● Votre tâche
Recopiez fidèlement le passage de l'extrait sur les cigarettes à filtre qui commence par « Le 4 novembre, le » et se poursuit jusqu'à « filtre aux Pays-Bas. ».

● Extrait
***

Un tribunal de Rotterdam a jugé que les Pays-Bas avaient six semaines pour agir contre la vente de cigarettes avec filtre. Il estime que la manière dont les substances nocives inhalées par les fumeurs sont mesurées dans l’Union européenne ne peut garantir le respect des doses maximales autorisées.

Main d'une fumeuse tenant une cigarette
Main d’une fumeuse tenant une cigarette. Les fumeurs bouchent les trous des filtres lorsqu’ils prennent une bouffée | © Jocelyn Lusseau

Le 4 novembre, le tribunal de district de Rotterdam a jugé que l’Autorité néerlandaise de sécurité des produits alimentaires et de consommation (NVWA) disposait de six semaines pour mettre en place des mesures contre la vente de cigarettes à filtre aux Pays-Bas.

La raison derrière cette décision est que les substances nocives inhalées par les fumeurs de cigarettes à filtre sont vraisemblablement beaucoup plus élevées dans les faits que ce qui est mesuré dans les laboratoires avec des machines.

Les cigarettes à filtre présentent de petits trous au milieu du filtre. Ces trous sont en grande partie bouchés par les doigts et les lèvres des fumeurs. Mais la méthode de mesure ne tient pas compte de ces petits trous par lesquels les machines aspirent de l’air sain et diluent la quantité de substances nocives mesurée.

Des recherches menées par l’Institut national pour la santé publique et l’environnement, une agence indépendante du ministère de la santé néerlandais, ont montré que lorsque ces trous sont bouchés, la quantité de goudron, de nicotine et de monoxyde de carbone de toutes les cigarettes à filtre est 2 à 20 fois supérieure aux valeurs limites autorisées par la législation néerlandaise.

La NVWA avait fait valoir qu’elle ne pouvait prendre aucune mesure car elle était liée à la méthode de calcul. Cette méthode est en effet prescrite par la Commission européenne.

Le tribunal de Rotterdam avait renvoyé l’affaire devant la Cour de justice de l’Union européenne à Luxembourg. En février dernier, elle avait reconnu que la méthode utilisée par les machines était valide mais peu transparente et injuste pour les fumeurs. À ce titre, elle a demandé au tribunal de Rotterdam que les autorités néerlandaises veillent à ce que le public sache exactement comment les substances nocives sont mesurées.

La méthode de test utilisée dans l’Union européenne est certifiée ISO, mais l’Organisation mondiale de la santé a une autre méthode, appelée « méthode intensive », durant laquelle les trous de ventilation sont fermés. Le goudron, la nicotine et le monoxyde de carbone inhalé plus intensément et plus profondément à chaque bouffée. Les différences les plus importantes concernent les cigarettes dites Light, dont les filtres possèdent beaucoup d’aération.

***

● Données extraites
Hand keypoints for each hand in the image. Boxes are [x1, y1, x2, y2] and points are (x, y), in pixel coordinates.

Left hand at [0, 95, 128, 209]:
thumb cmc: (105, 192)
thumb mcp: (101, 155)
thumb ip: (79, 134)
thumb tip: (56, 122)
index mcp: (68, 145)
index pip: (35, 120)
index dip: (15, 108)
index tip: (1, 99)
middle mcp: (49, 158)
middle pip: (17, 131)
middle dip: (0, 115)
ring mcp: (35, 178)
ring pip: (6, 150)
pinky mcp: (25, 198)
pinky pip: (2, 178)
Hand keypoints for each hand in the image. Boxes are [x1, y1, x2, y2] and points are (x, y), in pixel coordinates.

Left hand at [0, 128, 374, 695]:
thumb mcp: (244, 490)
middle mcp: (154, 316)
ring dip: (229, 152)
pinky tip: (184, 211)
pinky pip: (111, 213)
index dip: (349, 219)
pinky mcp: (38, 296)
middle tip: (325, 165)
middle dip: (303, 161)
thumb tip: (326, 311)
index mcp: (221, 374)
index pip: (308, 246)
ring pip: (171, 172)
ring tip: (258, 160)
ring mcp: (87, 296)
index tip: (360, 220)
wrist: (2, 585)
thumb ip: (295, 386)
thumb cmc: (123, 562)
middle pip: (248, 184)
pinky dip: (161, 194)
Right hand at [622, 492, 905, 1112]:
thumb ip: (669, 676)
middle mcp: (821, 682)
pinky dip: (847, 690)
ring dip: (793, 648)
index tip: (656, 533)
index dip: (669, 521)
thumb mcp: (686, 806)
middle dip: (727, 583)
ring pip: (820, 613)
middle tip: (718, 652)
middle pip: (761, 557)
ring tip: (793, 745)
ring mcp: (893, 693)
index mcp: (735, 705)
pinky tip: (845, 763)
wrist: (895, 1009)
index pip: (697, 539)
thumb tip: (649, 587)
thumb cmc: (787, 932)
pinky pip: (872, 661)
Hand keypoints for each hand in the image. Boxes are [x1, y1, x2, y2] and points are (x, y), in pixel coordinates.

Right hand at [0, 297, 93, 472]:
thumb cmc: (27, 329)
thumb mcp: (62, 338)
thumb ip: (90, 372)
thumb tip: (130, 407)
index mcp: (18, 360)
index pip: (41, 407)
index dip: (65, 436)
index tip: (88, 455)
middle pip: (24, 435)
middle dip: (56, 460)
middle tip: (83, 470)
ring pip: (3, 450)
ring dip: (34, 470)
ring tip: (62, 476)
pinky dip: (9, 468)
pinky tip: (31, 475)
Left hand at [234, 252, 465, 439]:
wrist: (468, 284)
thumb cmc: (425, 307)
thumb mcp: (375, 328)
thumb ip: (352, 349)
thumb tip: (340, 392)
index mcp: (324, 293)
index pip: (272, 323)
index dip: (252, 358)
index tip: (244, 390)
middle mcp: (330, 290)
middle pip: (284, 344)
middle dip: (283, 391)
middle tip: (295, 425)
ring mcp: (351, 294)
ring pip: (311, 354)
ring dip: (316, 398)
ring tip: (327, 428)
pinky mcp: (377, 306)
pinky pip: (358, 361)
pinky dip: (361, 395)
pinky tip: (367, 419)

***

● Résultat de l'exercice
Le 4 novembre, le tribunal de district de Rotterdam a jugé que l’Autorité néerlandaise de sécurité des produits alimentaires et de consommation (NVWA) disposait de six semaines pour mettre en place des mesures contre la vente de cigarettes à filtre aux Pays-Bas.